_Problem requirements:_
Find each line of the entries with the string "index", please, and copy it.
:: Record set ::
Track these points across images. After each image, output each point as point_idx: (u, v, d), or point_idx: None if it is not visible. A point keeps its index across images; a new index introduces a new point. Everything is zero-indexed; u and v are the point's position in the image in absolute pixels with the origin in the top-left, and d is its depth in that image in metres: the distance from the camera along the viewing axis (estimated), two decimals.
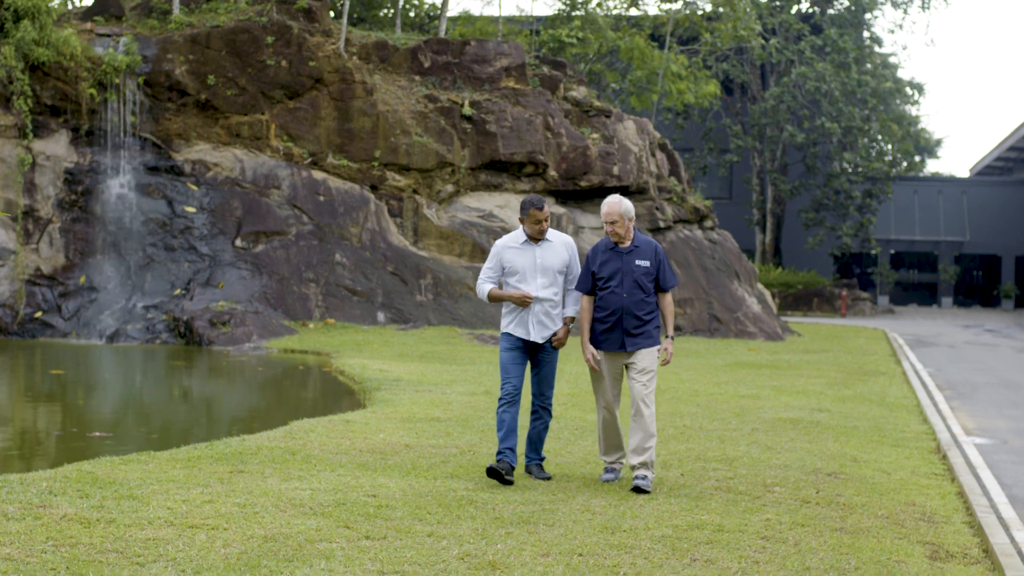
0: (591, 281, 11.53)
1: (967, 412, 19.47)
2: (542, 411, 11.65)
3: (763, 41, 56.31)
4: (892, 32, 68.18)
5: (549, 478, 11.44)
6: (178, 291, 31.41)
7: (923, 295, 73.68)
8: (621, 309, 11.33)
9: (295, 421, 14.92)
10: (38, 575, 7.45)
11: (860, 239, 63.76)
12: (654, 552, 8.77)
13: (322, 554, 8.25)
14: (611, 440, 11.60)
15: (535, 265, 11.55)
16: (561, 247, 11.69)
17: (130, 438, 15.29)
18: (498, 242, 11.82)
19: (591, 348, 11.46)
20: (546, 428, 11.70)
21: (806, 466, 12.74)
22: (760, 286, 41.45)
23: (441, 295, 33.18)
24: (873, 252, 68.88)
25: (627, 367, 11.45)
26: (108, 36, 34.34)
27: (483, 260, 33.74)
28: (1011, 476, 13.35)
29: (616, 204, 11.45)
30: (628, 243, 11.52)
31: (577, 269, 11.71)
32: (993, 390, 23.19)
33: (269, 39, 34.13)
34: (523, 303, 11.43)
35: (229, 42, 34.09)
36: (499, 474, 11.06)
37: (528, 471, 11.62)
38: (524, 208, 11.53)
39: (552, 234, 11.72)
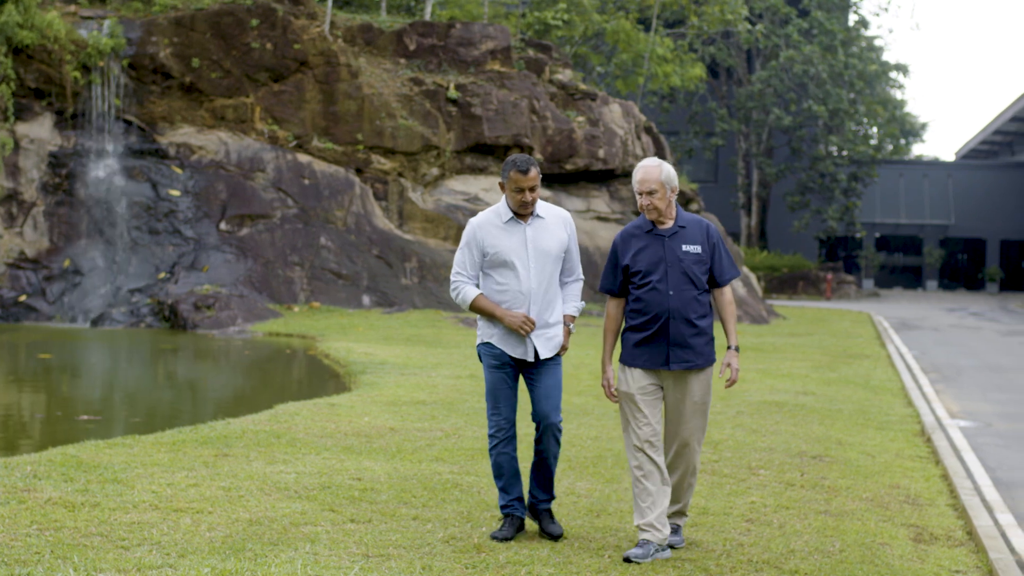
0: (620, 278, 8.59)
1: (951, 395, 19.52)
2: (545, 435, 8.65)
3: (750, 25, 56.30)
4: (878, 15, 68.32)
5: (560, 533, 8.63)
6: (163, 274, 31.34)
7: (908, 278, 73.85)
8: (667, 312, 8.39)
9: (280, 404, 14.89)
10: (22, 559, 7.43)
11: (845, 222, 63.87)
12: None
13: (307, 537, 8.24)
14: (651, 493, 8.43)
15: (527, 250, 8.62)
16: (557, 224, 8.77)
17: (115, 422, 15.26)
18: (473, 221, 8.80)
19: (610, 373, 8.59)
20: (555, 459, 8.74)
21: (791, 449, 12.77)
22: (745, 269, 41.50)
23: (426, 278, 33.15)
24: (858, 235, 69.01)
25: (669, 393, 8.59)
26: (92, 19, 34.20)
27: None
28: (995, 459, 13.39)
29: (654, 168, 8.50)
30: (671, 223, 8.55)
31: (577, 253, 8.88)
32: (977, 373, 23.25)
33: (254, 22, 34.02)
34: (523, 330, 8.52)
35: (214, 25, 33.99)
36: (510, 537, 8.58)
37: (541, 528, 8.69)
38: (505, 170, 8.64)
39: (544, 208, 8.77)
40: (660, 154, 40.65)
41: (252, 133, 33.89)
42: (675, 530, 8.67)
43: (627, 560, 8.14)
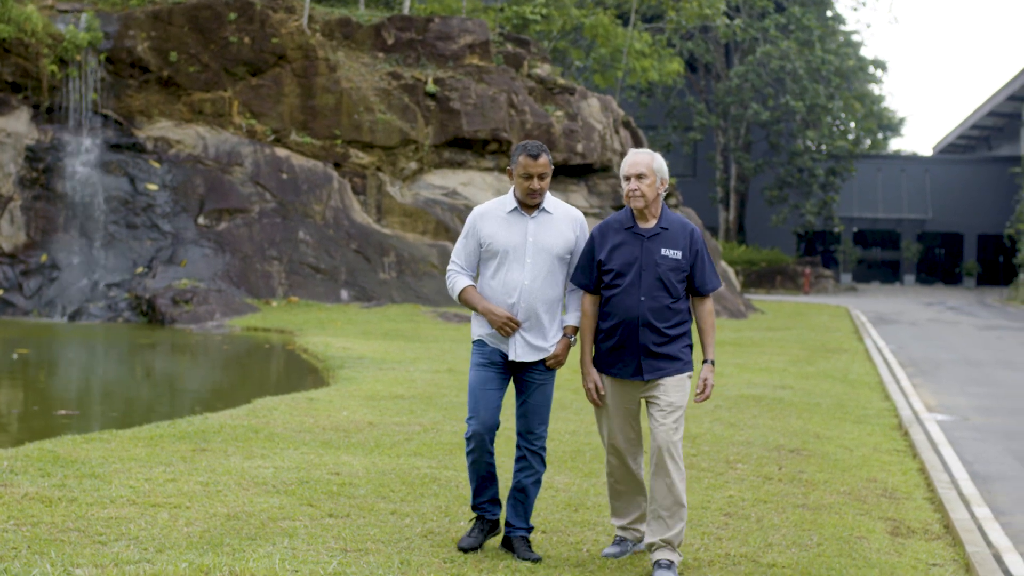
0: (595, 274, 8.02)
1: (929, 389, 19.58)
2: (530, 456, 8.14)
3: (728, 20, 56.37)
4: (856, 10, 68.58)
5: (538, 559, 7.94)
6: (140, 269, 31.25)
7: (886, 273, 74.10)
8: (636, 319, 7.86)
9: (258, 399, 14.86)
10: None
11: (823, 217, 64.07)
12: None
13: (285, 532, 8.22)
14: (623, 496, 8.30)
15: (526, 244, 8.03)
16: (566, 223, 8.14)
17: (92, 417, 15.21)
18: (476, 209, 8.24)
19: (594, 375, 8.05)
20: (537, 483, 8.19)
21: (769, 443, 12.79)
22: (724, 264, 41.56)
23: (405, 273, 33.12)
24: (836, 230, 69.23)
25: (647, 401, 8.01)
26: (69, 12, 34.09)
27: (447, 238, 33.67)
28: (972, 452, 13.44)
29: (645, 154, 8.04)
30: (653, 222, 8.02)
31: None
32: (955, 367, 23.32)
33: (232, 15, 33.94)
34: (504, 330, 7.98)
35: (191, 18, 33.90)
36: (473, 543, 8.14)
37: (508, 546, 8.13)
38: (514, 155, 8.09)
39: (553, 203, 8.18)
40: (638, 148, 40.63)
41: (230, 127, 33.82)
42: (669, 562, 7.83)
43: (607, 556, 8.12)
:::
:: Record set ::
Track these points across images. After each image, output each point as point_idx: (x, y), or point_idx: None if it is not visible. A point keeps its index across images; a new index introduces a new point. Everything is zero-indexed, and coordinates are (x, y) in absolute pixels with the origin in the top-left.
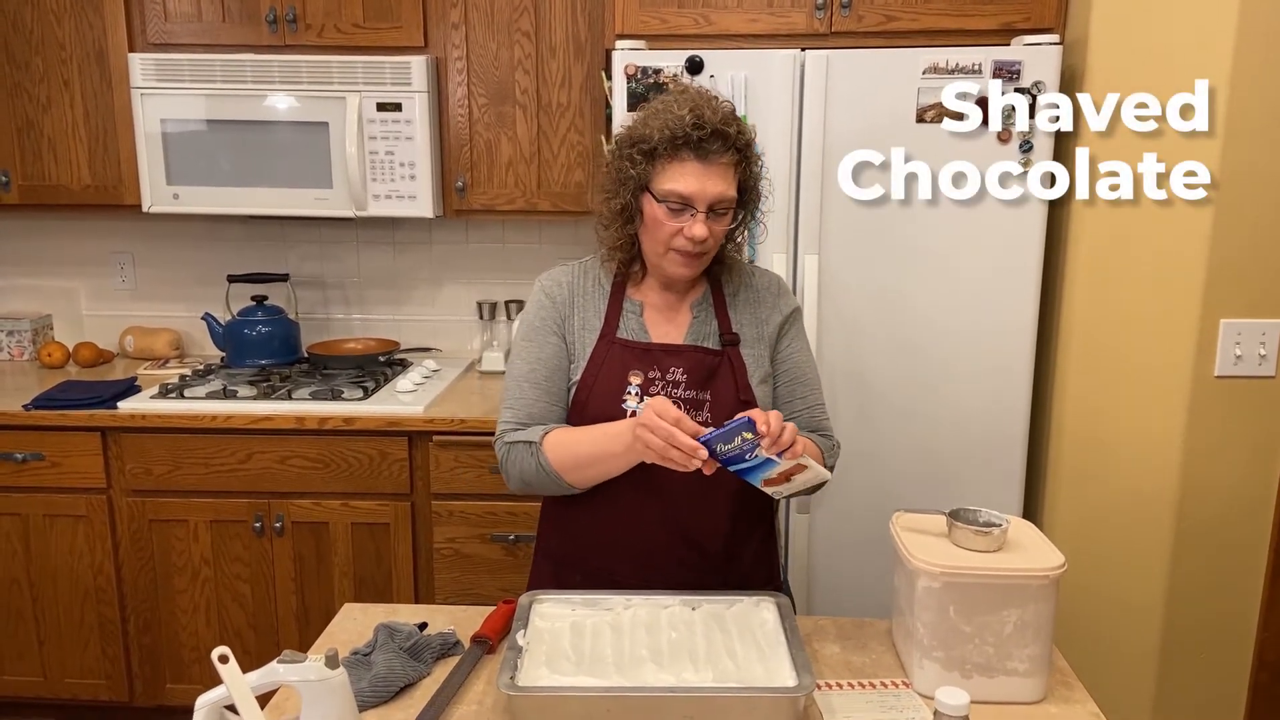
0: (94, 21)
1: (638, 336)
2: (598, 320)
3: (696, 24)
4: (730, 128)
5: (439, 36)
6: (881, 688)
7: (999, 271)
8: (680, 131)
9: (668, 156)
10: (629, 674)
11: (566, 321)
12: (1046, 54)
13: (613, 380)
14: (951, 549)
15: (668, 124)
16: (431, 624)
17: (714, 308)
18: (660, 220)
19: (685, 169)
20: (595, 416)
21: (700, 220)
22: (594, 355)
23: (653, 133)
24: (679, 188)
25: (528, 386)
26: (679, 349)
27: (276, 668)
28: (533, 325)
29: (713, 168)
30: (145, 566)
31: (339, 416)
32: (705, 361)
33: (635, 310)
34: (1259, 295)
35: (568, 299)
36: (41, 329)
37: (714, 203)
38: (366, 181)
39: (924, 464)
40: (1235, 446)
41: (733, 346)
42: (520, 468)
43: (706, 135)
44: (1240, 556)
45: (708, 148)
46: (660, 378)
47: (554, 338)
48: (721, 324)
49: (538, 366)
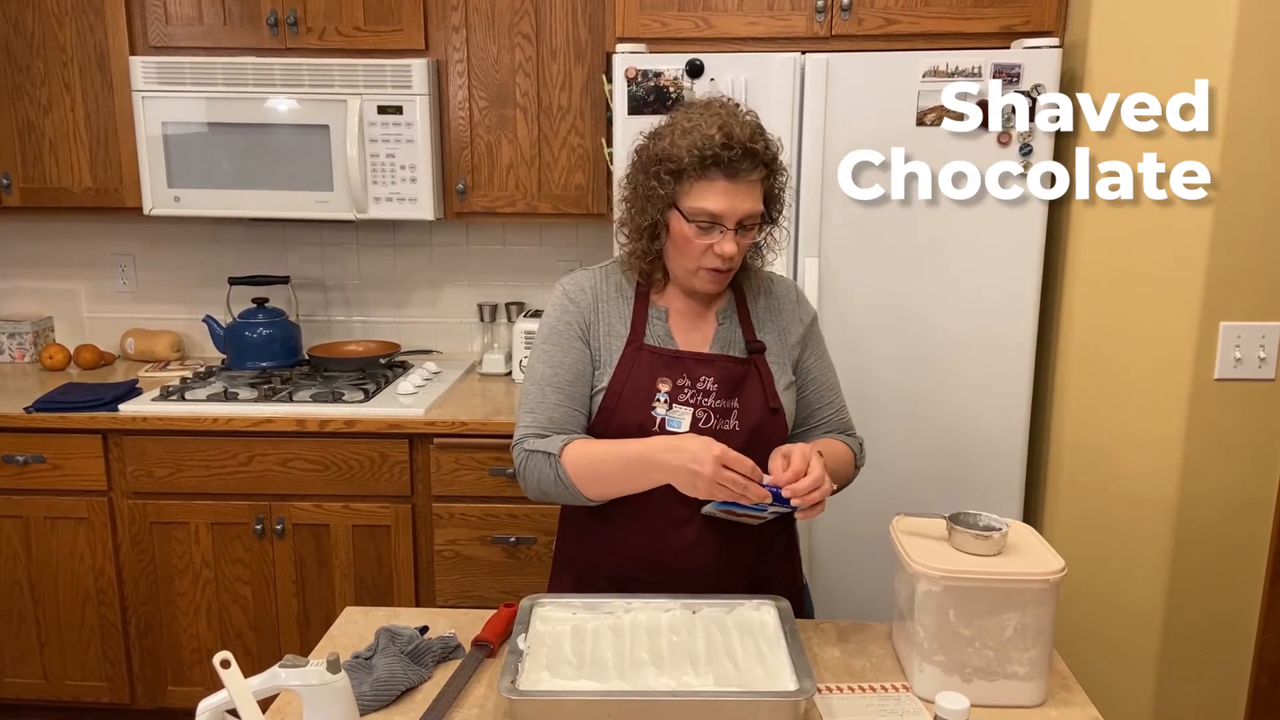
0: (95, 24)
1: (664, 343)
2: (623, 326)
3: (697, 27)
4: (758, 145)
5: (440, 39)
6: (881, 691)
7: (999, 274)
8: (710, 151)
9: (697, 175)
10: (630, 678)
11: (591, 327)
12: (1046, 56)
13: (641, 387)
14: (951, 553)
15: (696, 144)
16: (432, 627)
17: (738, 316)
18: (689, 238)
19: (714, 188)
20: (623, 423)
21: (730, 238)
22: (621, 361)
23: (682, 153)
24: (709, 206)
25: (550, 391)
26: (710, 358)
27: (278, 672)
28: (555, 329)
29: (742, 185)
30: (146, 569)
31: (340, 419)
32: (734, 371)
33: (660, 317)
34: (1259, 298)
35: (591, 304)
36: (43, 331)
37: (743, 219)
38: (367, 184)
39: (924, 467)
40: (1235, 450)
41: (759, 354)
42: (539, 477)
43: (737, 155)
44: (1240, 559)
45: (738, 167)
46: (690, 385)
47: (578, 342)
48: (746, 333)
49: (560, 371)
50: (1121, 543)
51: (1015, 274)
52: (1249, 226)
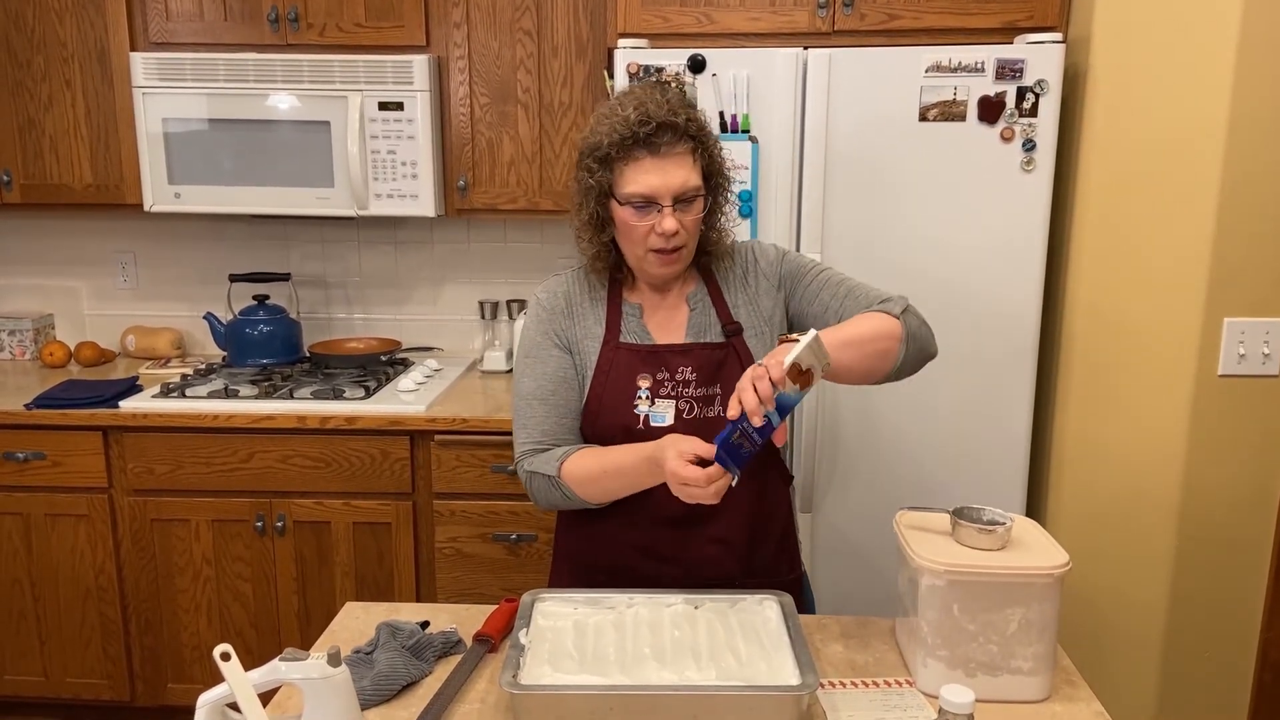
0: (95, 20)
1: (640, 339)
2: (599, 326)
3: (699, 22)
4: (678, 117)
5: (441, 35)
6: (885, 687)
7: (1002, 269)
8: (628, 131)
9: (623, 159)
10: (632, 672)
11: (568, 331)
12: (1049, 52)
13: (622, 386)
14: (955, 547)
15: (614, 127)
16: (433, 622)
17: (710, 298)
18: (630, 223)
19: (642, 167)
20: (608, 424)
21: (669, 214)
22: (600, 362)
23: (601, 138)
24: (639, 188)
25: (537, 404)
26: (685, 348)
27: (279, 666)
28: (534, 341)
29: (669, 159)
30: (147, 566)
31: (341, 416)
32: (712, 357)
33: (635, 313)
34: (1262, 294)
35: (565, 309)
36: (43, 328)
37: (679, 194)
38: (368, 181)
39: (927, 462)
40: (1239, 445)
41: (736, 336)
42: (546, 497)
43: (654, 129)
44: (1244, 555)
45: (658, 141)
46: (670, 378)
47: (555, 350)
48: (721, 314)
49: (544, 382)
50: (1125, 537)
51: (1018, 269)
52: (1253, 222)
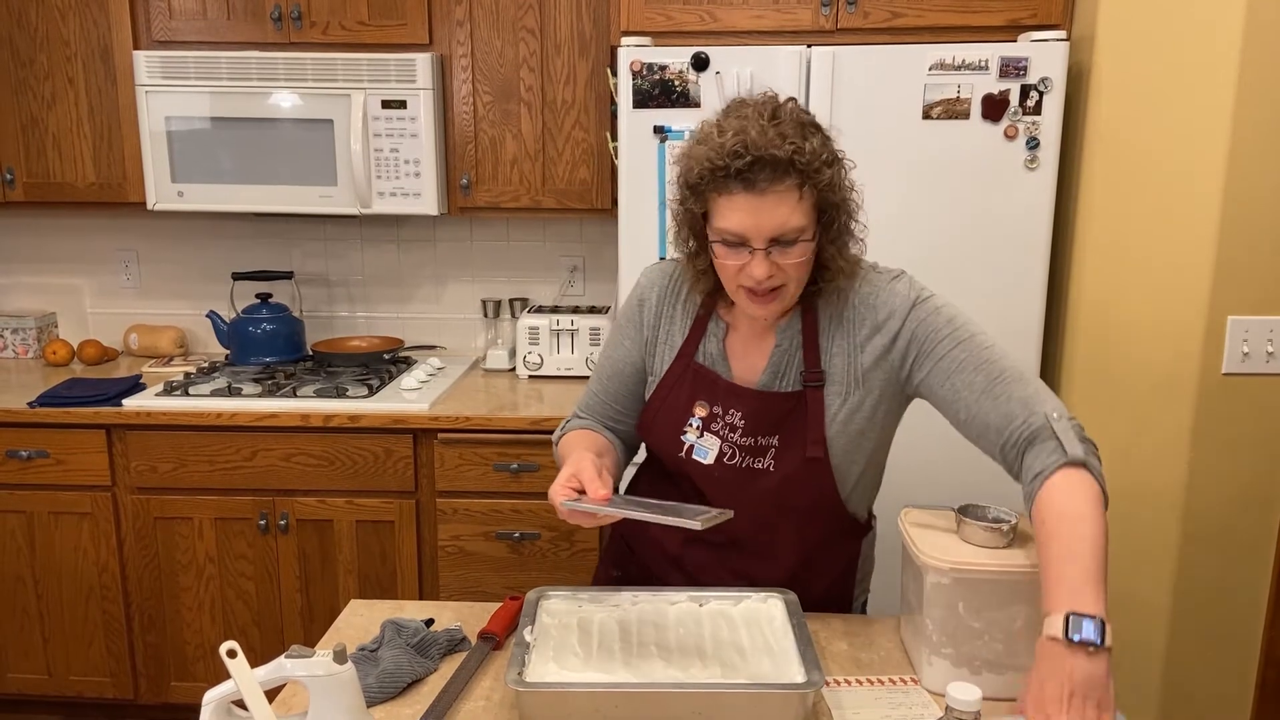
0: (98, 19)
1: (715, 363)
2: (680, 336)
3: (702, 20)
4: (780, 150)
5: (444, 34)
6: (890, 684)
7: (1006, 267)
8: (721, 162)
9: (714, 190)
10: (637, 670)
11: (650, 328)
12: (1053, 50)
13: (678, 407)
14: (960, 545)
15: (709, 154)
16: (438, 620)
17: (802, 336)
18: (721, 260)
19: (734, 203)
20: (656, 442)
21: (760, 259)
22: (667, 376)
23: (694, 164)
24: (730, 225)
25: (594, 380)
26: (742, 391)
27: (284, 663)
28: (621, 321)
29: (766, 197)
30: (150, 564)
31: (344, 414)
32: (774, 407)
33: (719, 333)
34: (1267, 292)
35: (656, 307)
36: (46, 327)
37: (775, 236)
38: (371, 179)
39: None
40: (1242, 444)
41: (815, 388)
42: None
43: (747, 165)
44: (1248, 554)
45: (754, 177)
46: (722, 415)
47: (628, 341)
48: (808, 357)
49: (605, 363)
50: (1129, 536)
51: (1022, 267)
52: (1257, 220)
:::
_Task output:_
Track these points across images. After each image, output each point as point_idx: (u, v, d), or point_idx: None if it is not visible. A point keeps its index across images; a new index introduces a new point. Everything is zero-indexed; u and v are the point's position in the image in absolute pixels with the origin in the top-left, and d is its depth in that image in metres: the distance from the camera along the viewing axis (estimated), two decimals.
Track these points across images. After each image, output each point as point_idx: (x, y), or point_idx: None if it is not visible. A point keeps its index across images; a new index introduces a new point. Everything is zero-indexed, and coordinates are (x, y) in absolute pixels with the origin in the top-left.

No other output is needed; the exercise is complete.